Sunday, December 21, 2014

The Entrepreneurial Aspect of Technology

Commercialization-The concept of entrepreneurship is extremely broad. I try to separate

several dimensions, or categorize it into three basic groups. The groups are small

business, family business, and technology commercialization. Small business management is

about a person starting or operating a business that is not intended to experience very

rapid growth, but rather to provide products or services on a small scale. These are

frequently also referred to as mom-and-pop operations. Certainly managing a mom-and-pop

business involves entrepreneurship – there’s no doubt about that; it’s an entrepreneurial

act. However, the kinds of problems that mom-and-pops face are very different from those of

family businesses, where the organization is trying to employ family members and balance

out (usually) a very large number of social and emotional issues. And both of those (small

businesses and family businesses) are quite a bit different from a situation in which an

entrepreneur is trying to take a raw technology and make a commercially viable new product

or service that nobody’s ever seen before. So I try to separate entrepreneurship into those

three broad categories and talk about them separately, because the issues involved are

quite different.

Technology commercialization. What I mean by that is taking fundamental, basic research

done at research universities and converting it into viable products and services. So what

I talk about to entrepreneurs is the process of taking what I think of as potential

solutions to problems (that being the research that’s done in universities), and the actual

problems themselves (problems that people face in their day-to-day lives, or problems that

need resolution in one form or another), and bringing those two together. Very often

problems exist, and solutions exist for those problems, but the people who have the

problems don’t know any of the people who have the solutions. I look at this in a broad way

as a knowledge management concern – bringing together people with problems and people with

solutions and trying to find matches between those two. To me, that’s the key to the

technology commercialization process, and it often leads to business start-ups. My primary

emphasis is on technology commercialization, that’s my starting point and that’s the

approach I take.

From there, I would usually discuss ways of sharing problems and solutions, and then about

the fundamental business planning that goes behind a technology commercialization. Once you

have a match between a problem and a solution, you would move more into the business

planning arena. The business planning process poses questions about what costs are

involved, and what resources are needed, and also considers the competition and markets and

those things external to the start-up.

The planning process is very important, and tends to get a lot of coverage in teaching.

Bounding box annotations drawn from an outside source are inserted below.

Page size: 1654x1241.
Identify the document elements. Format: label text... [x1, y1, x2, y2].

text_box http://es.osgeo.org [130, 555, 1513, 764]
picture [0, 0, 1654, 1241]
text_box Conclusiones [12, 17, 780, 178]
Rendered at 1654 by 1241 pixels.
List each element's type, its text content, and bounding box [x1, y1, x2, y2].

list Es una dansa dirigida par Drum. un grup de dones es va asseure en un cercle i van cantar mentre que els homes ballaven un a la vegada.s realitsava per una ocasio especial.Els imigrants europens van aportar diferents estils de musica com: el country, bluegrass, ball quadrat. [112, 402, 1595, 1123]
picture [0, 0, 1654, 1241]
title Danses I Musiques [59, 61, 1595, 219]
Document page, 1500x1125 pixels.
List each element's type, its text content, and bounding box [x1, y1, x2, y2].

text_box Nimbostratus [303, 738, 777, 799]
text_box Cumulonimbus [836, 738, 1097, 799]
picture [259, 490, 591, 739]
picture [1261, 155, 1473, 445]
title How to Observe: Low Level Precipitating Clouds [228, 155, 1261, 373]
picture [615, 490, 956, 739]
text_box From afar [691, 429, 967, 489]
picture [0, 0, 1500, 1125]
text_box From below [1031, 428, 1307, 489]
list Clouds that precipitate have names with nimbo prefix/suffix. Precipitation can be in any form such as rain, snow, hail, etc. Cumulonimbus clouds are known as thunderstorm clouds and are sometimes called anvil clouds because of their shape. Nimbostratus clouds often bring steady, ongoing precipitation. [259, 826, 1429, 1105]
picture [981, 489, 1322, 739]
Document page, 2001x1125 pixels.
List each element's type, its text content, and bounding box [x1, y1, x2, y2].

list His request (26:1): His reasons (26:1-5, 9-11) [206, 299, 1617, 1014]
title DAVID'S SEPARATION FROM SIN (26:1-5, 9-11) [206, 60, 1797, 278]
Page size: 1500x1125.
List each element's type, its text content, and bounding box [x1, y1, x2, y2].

However, at first blush, especially in technology commercialization projects, I try to get

people not to worry too much about how big the market is and how much things cost, and all

that. Those are problems to be resolved in the planning process, and you may well find out

when you put the meat on your plan that there really isn’t very much there, and the idea

isn’t really worth pursuing. But in this sort of open-ended problem and solution/resolution

discussion, you don’t want to think about that yet. Too many good ideas are never developed

because people don’t give them a chance, and don’t try hard enough to find solutions to the

problems that commercialization presents.